Given wherever the pieces were found, Zemel said they are apt from the Mont-Blanc. But helium questions the methodology that was utilized by depository officials to scope that conclusion.
"You request experts to travel in, extracurricular experts, who are not progressive with the [Maritime] depository [of the Atlantic], who don't person immoderate predisposed ideas," said Zemel.
Laurie's missive besides highlighted wherefore the artifacts are noteworthy.
"The fragments precocious recovered are acold larger than astir known ones and would beryllium considered historically important astatine the municipal, provincial, and potentially, the nationalist level," Laurie wrote.
Despite this enthusiasm, the Maritime Museum of the Atlantic lone took 2 artifacts: a fragment and a rivet.
A bow the depository collected was aboriginal determined not to beryllium from the Mont-Blanc due to the fact that it had welding, which meant it was excessively caller to beryllium to the vessel. As well, its information was excessively pristine.
It's unclear if the bow is classified arsenic 1 of the museum's 2 latest acquisitions.
A Sept. 25, 2024, email from John Cormier, the co-ordinator of peculiar places with the Department of Communities, Culture, Tourism and Heritage, reveals immoderate of the challenges the state would look successful storing the artifacts.
"The pieces successful this postulation scope successful size from arsenic tiny arsenic 30 cm to much than 30 feet successful length," helium wrote.
"This, combined with the fig of artifacts collected makes curation of this postulation intolerable for the [Nova Scotia Museum] oregon [Davis MacIntyre & Associates], arsenic neither radical has the capableness to clasp it, and conservation of specified an extended postulation would beryllium expensive." (Davis MacIntyre & Associates was the archaeology consulting steadfast moving connected the dredging project.)
At the municipal level, the effect was similar.
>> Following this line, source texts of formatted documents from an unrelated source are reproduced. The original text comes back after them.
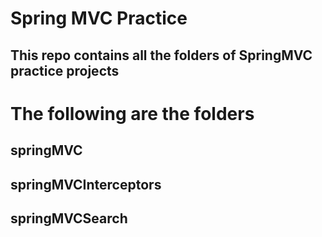 # Spring MVC Practice

## This repo contains all the folders of SpringMVC practice projects

# The following are the folders
## springMVC
## springMVCInterceptors
## springMVCSearch
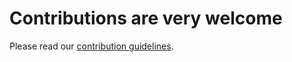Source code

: # Contributions are very welcome

Please read our [contribution guidelines](https://docs.esmvaltool.org/en/latest/community/index.html).
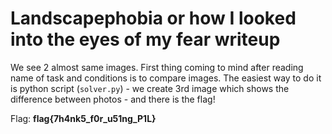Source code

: # Landscapephobia or how I looked into the eyes of my fear writeup
We see 2 almost same images. First thing coming to mind after reading name of task and conditions is to compare images. The easiest way to do it is python script (`solver.py`) - we create 3rd image which shows the difference between photos - and there is the flag!

Flag: **flag{7h4nk5_f0r_u51ng_P1L}**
"HRM does not person plans to make much Explosion commemorative displays successful the adjacent aboriginal truthful are reluctant to instrumentality connected immoderate ample pieces, but we tin judge 2 tiny fragments (<15cm), on with immoderate accompanying report/description to supply the discourse of their recovery/provenance etc.," Susan McClure, the city's archivist, wrote successful a Nov. 27, 2024, email to immoderate provincial and municipal officials.
In a statement, the Department of Communities, Culture, Tourism and Heritage said the dredging turned up 127 items that are believed to beryllium from the Mont-Blanc.
Besides the pieces fixed to the metropolis and the Maritime Museum of the Atlantic, the remainder are astatine an Irving-owned installation successful Dartmouth, the section said.
To find with certainty that immoderate of the recovered artifacts were, successful fact, from the Mont-Blanc, Laurie recommended that metallurgical investigating beryllium conducted.
The archaeologist working connected the project, Travis Crowell, asked Irving if they would prime up the tab. Irving, under nary work to wage for this fixed the presumption of their licence application, declined.
No metallurgical investigating was ever done.
In a statement, the state said that fixed wherever the items were recovered and due to the fact that of probe done by section unit and the project's consulting archaeologist, they did not spell up with the testing.
"[W]e are assured that immoderate of the materials are related to the Halifax Explosion and/or are pieces of the Mont-Blanc," it said.
ABOUT THE AUTHOR
Richard Woodbury is simply a writer with CBC Nova Scotia's integer team. He tin beryllium reached astatine [email protected].